One of the most common and deadly forms of this disease is melanoma. It is responsible for nearly three-quarters of all deaths related to skin cancer and, because people do not know the early signs and symptoms of this condition, it is often not diagnosed until the diseased is well-advanced, leaving patients and doctors with few options for treatment. Ten early warning signs and risk factors are discussed.
Age is a risk factor for developing melanoma because as someone gets older, the chances of developing this cancer go up. However, even younger people should beware: it is one of the most common cancers found in people under 30.
Women under the age of 40 carry a greater risk for developing melanoma, while after this point, men carry the higher risk. With younger women, tanning (especially artificial tanning) is usually the culprit, whereas with men, an outdoor job like farming or construction work can often be the causative factor.
These small brown clusters of pigment on the skin are usually benign, but they can easily develop into a melanoma. Changes in color, size or general appearance of moles should be reported to the doctor.

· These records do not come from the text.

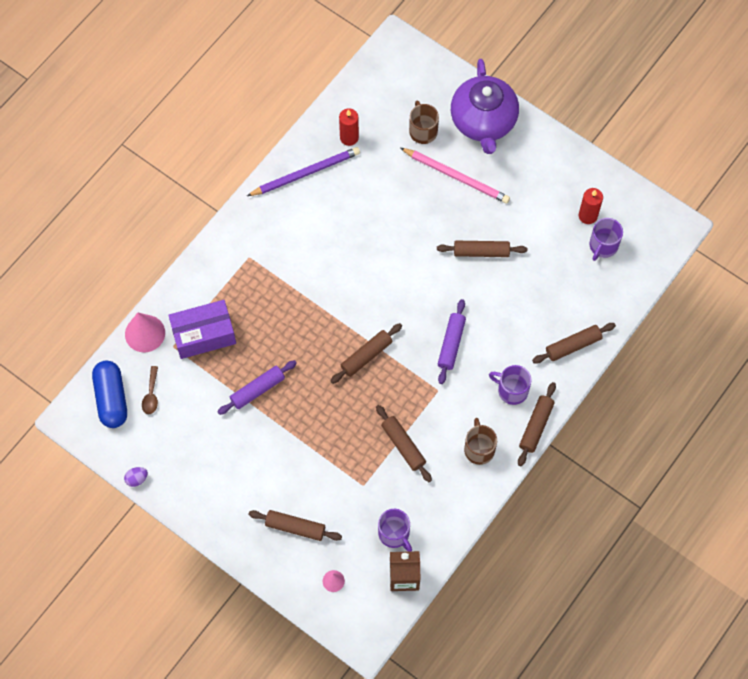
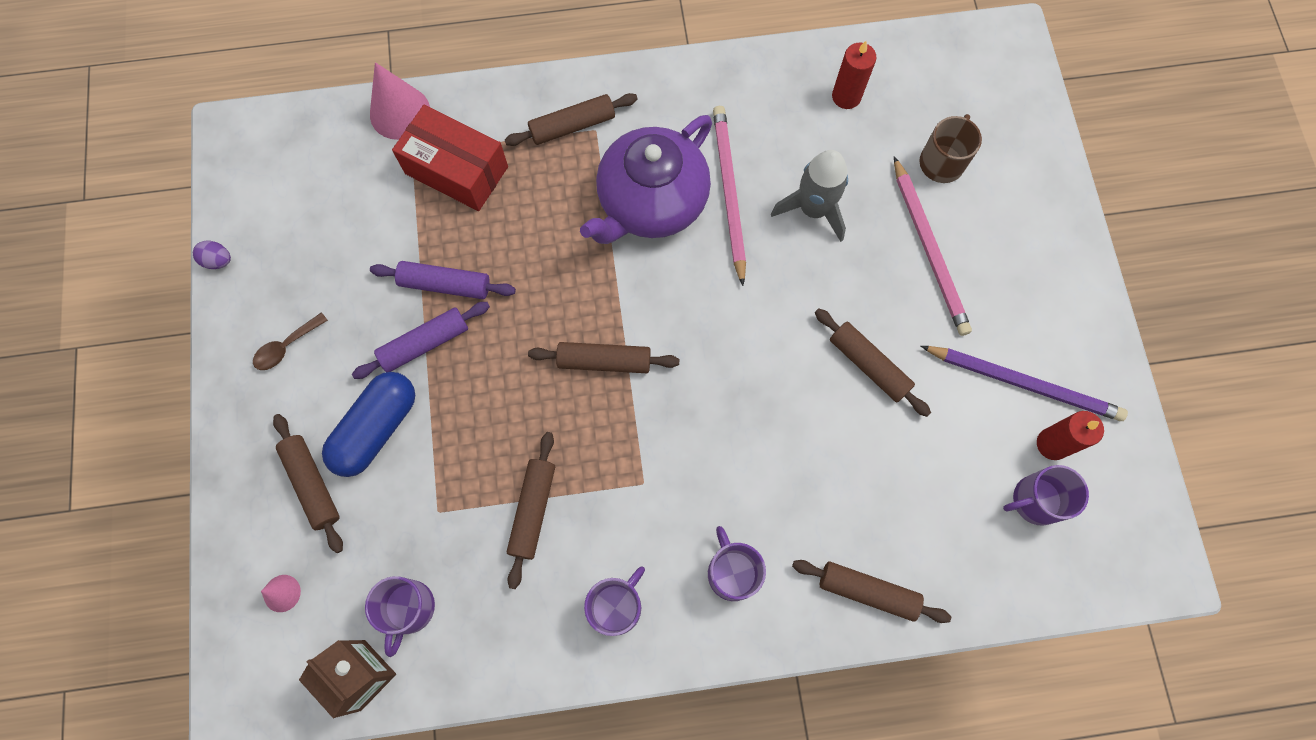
camera: 45 degrees right, 5 degrees up
(111, 398) = (291, 150): blue capsule -> blue capsule (376, 429)
(151, 395) = (333, 184): brown spoon -> brown spoon (286, 346)
(204, 335) = (456, 170): purple box -> red box
(306, 173) = (755, 94): purple pencil -> purple pencil (1024, 383)
(342, 231) = (728, 192): none -> pink pencil
(388, 204) = (813, 209): none -> grey rocket
(451, 344) = (717, 442): purple rolling pin -> purple rolling pin (424, 343)
(479, 449) = (616, 606): brown mug -> purple mug
(483, 121) = (1029, 214): purple teapot -> purple teapot (651, 202)
(536, 426) = (715, 649): brown rolling pin -> brown rolling pin (572, 126)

Exposure to Ultraviolet Light
Exposure to ultraviolet light either from tanning beds or from outdoor sunlight is another risk factor. This exposure can lead to changes in the DNA of the skin cells which can, in turn, lead to cancer development.
Caucasians with red or blonde hair, pale skin and/or freckles lack the natural protection from the sun which dark skin can give and puts that person at a higher risk for melanoma as well.
For approximately one out of every ten melanoma patients, there is some sort of family history for this problem. People with this genetic predisposition are at greater risk for this kind of skin cancer.
Skin sores that seem to form for no apparent reason but refuse to yield to treatment should also be investigated by a physician or other medical professional.
Nail discoloration can be another warning sign of melanoma: brown or black marks can often form in the skin beneath fingernails and toenails both.
Melanoma can also present as a bruise which refuses to yield to treatment and which sometimes will appear for no discernable reason.
Body Ache or Tenderness
This is a vague symptom, but melanoma can also cause the skin to be very tender to the touch or to be achy throughout the day, particularly in certain areas.
If these signs and symptoms sound familiar and if skin cancer is even remotely suspected, it is very important to schedule an appointment with a doctor or medical professional right away. Early treatment can literally save the patient’s life and prevent the cancer from spreading to other parts of the body before it is detected.